What are intestacy rules and how would they affect me?
If you were to die without leaving a legally valid Will behind, you would be referred to as dying ‘intestate’. After your death, your estate would be shared out according to the rules of intestacy. This would mean that the process of valuing and distributing your estate would fall down to your next of kin or closest living relative to manage. This may not always be who you would think that it would be, as the Law has a strict order on who can deal with an intestate estate and this can prove problematic for unmarried couples or people who think they have no blood relatives.

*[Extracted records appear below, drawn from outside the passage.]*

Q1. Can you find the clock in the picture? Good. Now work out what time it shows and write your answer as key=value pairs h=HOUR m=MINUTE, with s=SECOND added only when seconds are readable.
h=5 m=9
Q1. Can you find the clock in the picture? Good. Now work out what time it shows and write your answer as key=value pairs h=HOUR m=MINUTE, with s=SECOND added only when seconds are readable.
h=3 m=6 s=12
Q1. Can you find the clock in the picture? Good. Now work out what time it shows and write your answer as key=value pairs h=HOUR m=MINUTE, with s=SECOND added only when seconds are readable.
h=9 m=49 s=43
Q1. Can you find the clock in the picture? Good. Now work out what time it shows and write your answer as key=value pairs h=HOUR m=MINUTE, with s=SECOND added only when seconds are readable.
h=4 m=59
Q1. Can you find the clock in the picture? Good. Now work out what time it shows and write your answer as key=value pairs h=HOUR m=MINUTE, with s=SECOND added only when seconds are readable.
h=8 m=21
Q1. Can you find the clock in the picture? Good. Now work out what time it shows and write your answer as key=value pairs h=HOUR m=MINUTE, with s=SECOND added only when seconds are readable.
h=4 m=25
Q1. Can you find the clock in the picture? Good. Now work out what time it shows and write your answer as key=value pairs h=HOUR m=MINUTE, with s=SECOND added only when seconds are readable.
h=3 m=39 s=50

Those who can inherit under the intestacy rules, when someone has died without leaving a Will:
- Married and civil partners – as long as they are actually married or in a civil partnership with the deceased at time of death
- Informally separated partners
- Children of the intestate person – the whole estate if there is no married or civil partner, or, share of the estate is it is valued at over £250,000 and there is a surviving spouse or civil partner.

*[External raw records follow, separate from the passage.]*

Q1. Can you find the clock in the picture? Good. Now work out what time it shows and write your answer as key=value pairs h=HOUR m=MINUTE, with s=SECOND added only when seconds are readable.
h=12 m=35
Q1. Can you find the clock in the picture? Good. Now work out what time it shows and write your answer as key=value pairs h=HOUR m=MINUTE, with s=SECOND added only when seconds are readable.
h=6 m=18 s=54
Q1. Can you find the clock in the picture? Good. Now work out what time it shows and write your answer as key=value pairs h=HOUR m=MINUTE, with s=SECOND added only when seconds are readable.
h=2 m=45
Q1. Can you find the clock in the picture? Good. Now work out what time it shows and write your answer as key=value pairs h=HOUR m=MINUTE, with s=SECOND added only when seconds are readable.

- Children whose parents are not married or haven’t registered a civil partnership
- Parents, brothers, sisters, nieces and nephews of the intestate person, but only in certain circumstances
Those who cannot inherit under the intestacy rules UK:
- Divorced or dissolved civil partners
- Cohabiting partners
- Children of the intestate person if the latter had a married or civil partner – unless the estate is worth over £250,000, in which case they will receive a share
- Close friends
How do I set up a trust fund?
One way to ensure that you do not die intestate is by setting up a trust fund. You can set up Trusts in order to manage and protect your assets, including your money, investments and property. There are three different roles to be played within a UK Trust Fund, with each person having different rights and responsibilities. The three roles within a Trust fund are:
- The ‘Settlor’, who puts the assets into the Trust
- The ‘Trustee’, who manages the Trust, and
- The ‘Beneficiary’, who benefits from the Trust.
There are seven main types of Trust funds. These are:
- Bare Trusts
- Interest in Possession Trusts
- Discretionary Trusts
- Accumulation Trusts
- Mixed Trusts
- Settlor-interested Trusts
- Non-Resident Trusts
Contacting solicitors specialising in wills and trusts is an important step in setting up a trust fund to ensure that you do not die intestate.